▶ [Work order]: The expected answer is every line from the material below that has the word "pixels".

______________________________

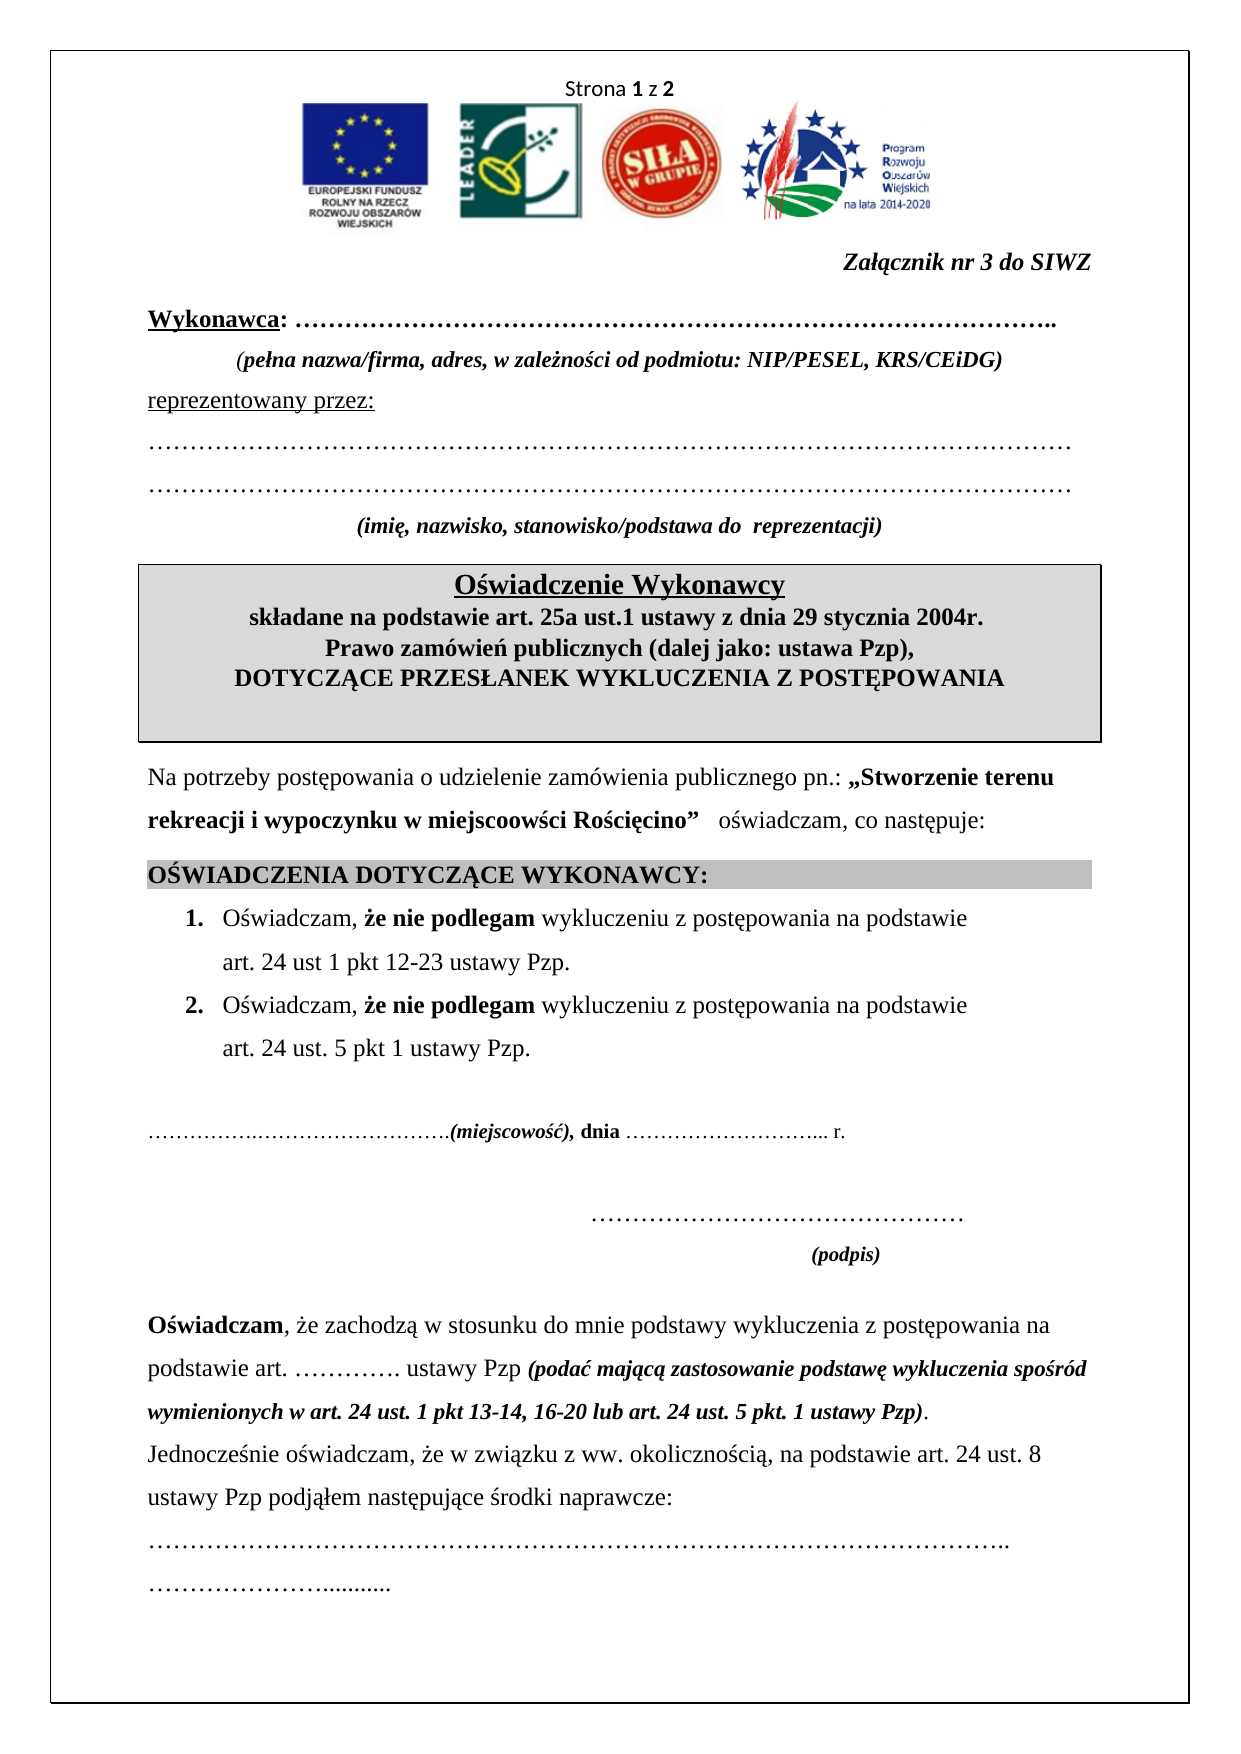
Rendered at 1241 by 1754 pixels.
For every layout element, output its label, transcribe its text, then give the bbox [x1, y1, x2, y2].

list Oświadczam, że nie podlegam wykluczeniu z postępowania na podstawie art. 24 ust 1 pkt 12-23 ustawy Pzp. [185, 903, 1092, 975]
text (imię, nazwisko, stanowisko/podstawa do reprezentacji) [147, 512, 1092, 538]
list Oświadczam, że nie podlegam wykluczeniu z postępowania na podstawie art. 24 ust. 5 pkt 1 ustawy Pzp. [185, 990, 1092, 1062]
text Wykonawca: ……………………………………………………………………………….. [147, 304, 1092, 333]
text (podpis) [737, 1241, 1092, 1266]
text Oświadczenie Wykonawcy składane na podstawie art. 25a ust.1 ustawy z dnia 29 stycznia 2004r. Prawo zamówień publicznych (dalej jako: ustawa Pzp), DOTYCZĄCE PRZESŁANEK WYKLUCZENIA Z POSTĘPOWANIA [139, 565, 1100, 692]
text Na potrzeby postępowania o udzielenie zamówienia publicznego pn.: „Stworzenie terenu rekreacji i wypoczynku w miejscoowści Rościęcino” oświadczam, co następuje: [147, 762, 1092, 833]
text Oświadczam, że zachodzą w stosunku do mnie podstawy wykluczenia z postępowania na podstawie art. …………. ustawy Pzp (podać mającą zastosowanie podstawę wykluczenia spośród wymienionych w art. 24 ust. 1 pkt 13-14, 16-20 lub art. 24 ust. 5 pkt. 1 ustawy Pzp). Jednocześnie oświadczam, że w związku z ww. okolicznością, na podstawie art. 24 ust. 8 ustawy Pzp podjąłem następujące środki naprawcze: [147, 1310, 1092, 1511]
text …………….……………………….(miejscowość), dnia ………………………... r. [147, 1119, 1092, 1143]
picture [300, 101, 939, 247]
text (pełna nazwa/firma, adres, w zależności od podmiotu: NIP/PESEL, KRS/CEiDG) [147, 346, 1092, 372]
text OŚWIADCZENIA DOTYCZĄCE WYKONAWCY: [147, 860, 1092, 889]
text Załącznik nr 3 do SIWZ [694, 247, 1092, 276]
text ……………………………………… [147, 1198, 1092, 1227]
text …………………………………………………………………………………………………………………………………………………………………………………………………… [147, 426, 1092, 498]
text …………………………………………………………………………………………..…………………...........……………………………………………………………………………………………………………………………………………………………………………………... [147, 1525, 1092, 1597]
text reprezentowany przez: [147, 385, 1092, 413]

______________________________

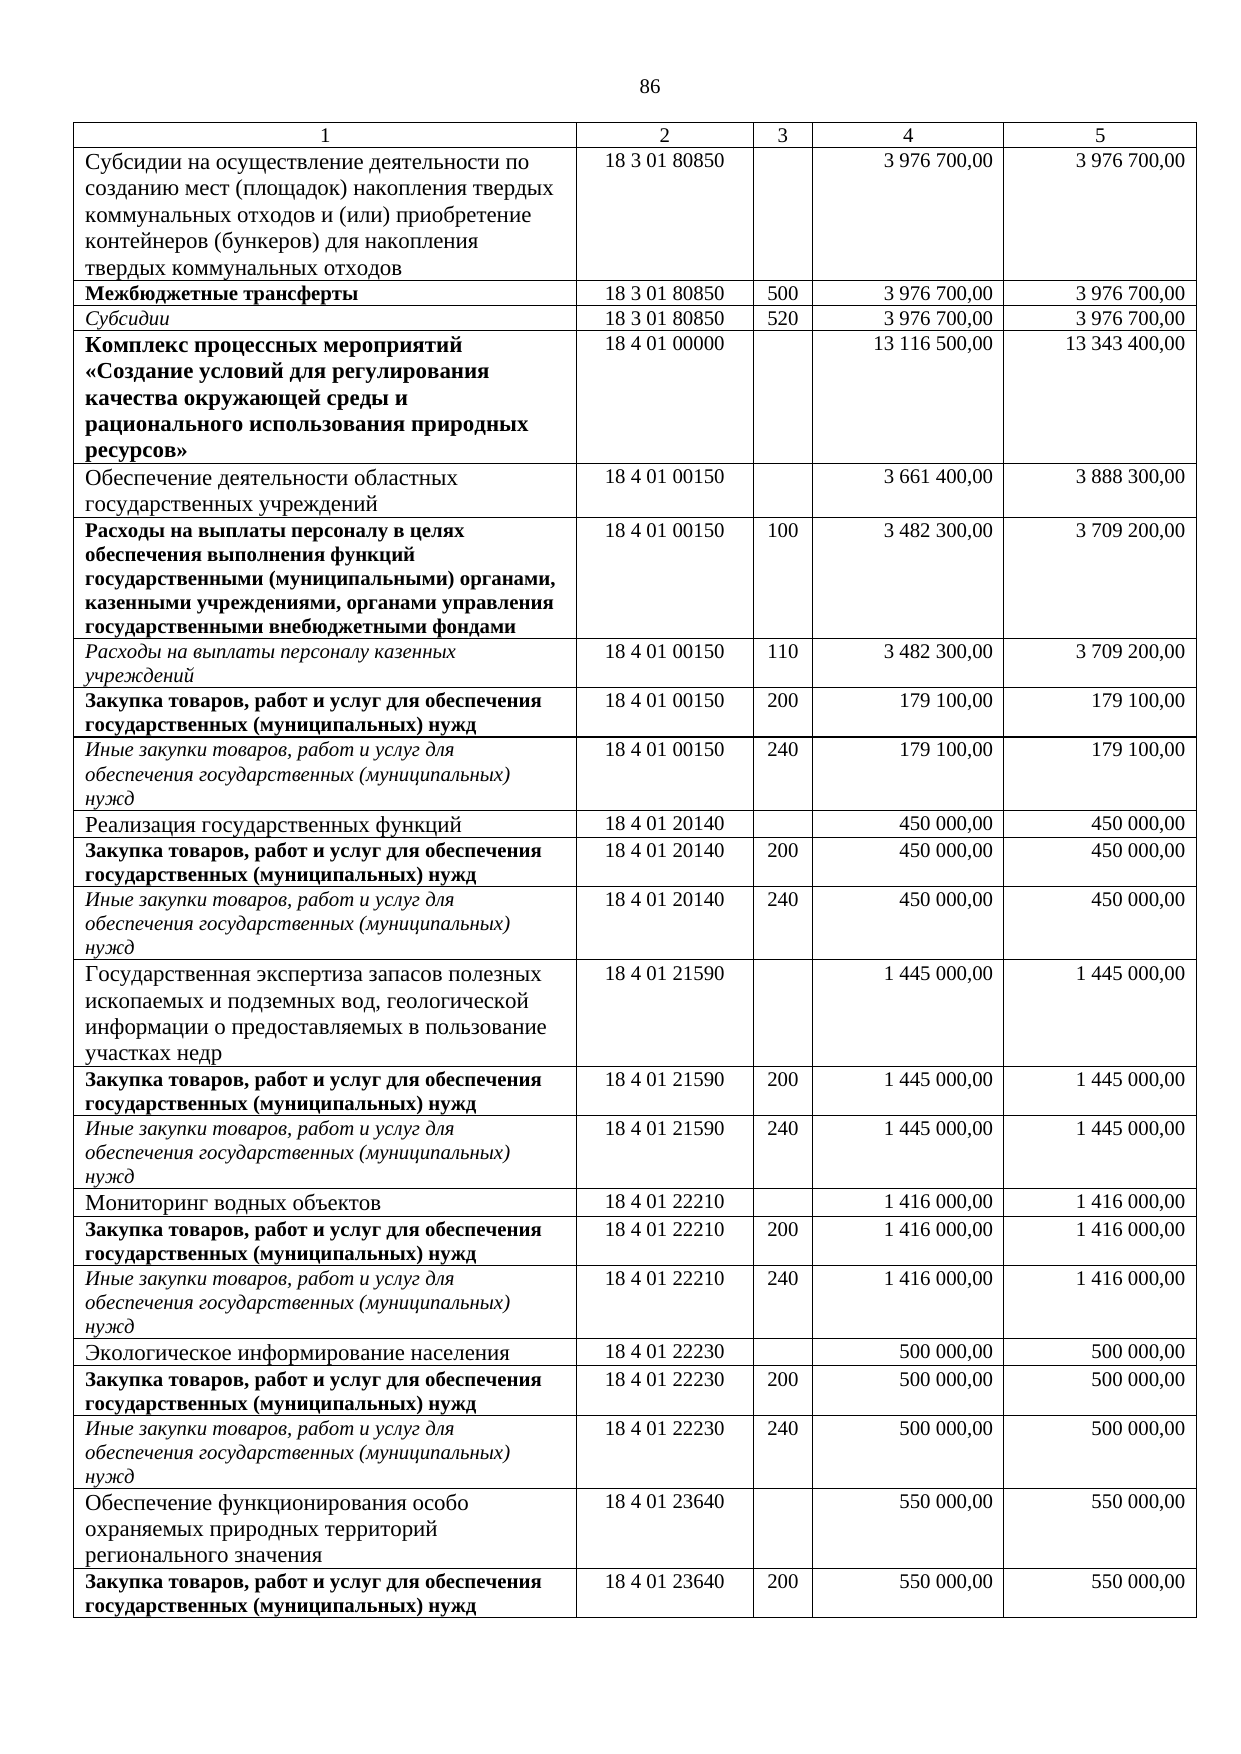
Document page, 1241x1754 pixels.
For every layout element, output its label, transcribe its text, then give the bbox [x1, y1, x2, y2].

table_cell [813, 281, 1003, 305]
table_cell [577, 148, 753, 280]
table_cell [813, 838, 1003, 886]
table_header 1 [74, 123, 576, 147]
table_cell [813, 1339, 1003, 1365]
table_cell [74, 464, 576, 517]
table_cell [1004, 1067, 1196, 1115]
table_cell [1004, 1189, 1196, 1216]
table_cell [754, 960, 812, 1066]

______________________________

▶ [Response to the exercise]:
Rendered at 1241 by 1754 pixels.
Document page, 1241x1754 pixels.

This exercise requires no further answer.